Art and the Limits of ‘Awareness’ Politics, M. Neelika Jayawardane, δημοσίευση Artreview Magazine [11/11/2022]
Reflections on Guantánamo, this year’s Berlin Biennale controversy, and the artworld’s tendency for shallow political consciousness
Although the US public has long grown weary of the violent aftermath of its wars in Iraq and Afghanistan, the repercussions of its invasions continue to be felt by the people of those landscapes. Recently, 75-year-old Saifullah Paracha – the oldest prisoner at the Guantánamo Bay Detention Camp (GTMO) – was released and returned to his home in Pakistan. He had been imprisoned there since 2003 on suspicion of connections to al-Qaida. Like the majority of the roughly 780 men who were held indefinitely at GTMO, he was never formally charged with a crime. Most who were detained at GTMO have now been released; each have been quietly ‘disappeared’ into the countries in which they were born or into a US-allied state. Dedicated journalists, organisations like Amnesty, and a small phalanx of pro bono lawyers were all that kept them from near-total erasure.
Throughout the so-called Global War on Terror, the US and its allies worked hard to make their crimes invisible. But then, in April 2004, CBS News broadcast an image leak revealing footage of US troops abusing detainees held in Iraq’s Abu Ghraib prison. In June 2003, long before these reports shocked a global public, Amnesty International had raised the alarm about widespread allegations of prisoner abuse – the year the United States invaded Iraq and took over Abu Ghraib prison. That year, the American Civil Liberties Union had filed a freedom-of-information request for records relating to the abuse and torture of prisoners in US detention centres overseas. In February 2016, after over a decade of legal battles and stonewalling, the US Department of Defense released 198 photos, each ‘relating to prisoner abuse by U.S. military personnel in Iraq and Afghanistan’.
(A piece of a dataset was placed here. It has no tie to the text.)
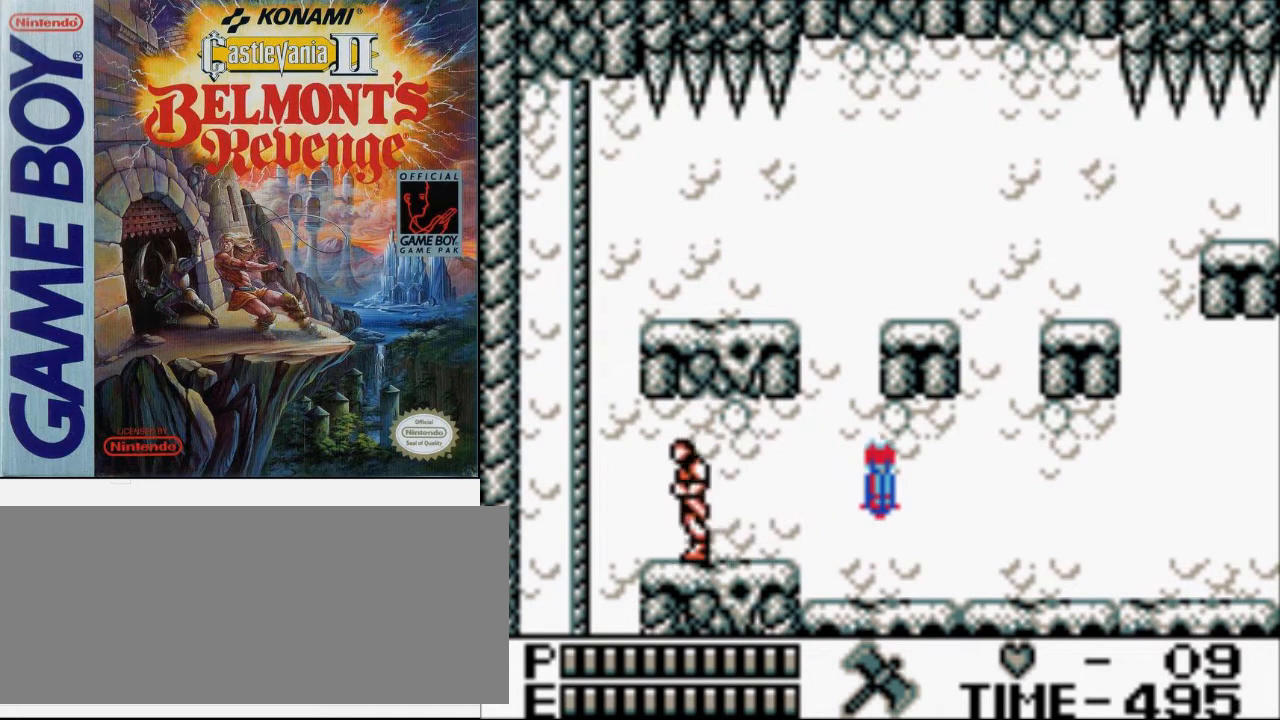
{"buttons": [], "events": [[67, "DPAD_LEFT", "up"]]}
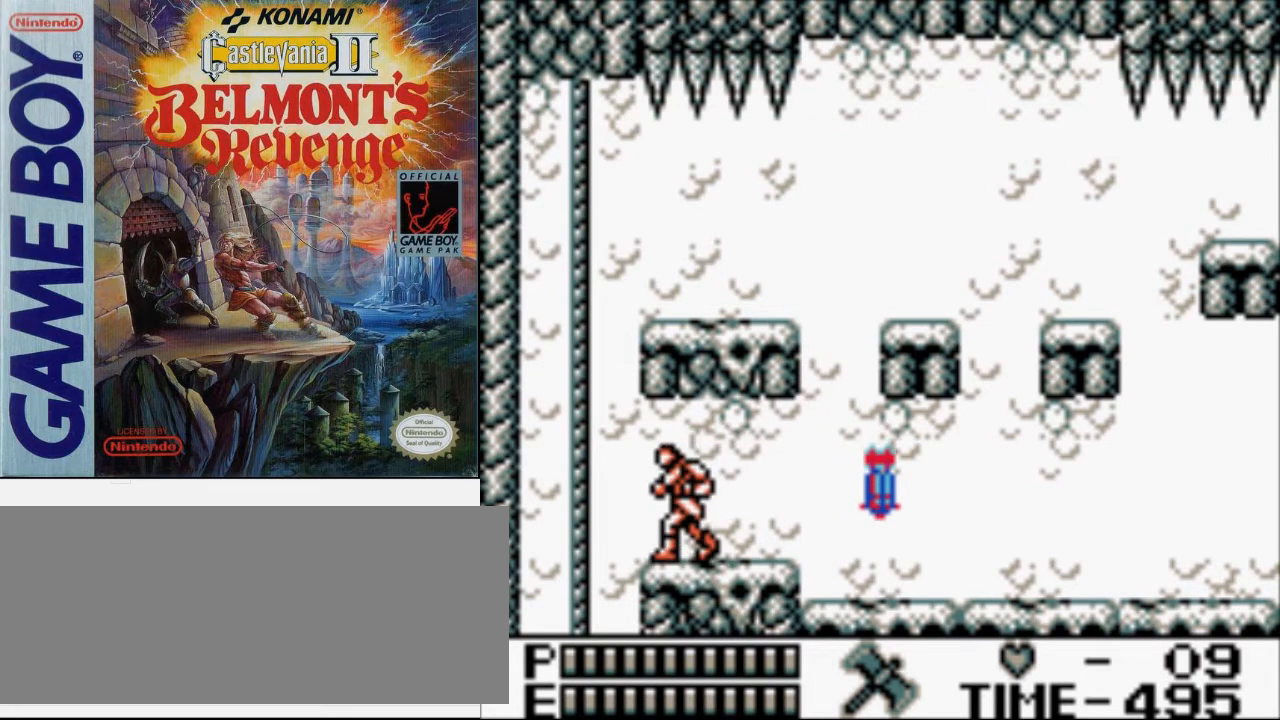
{"buttons": [], "events": []}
The released caches of low-resolution photographs plainly showed dead bodies of Iraqi prisoners lying on the concrete floors, some with flesh wounds, gunshot marks and blood seeping out. Others showed prisoners being tortured by US troops, who grinned and posed for the camera. Many prisoners were partially or completely naked; hands bound behind their backs with plastic ties; blindfolded with black hoods placed over their heads; filthy, with noticeable bruises and what looked like faeces smeared over their bodies, faces and hair. In many photographs, snarling dogs strained at their leashes, inches from cringing prisoners.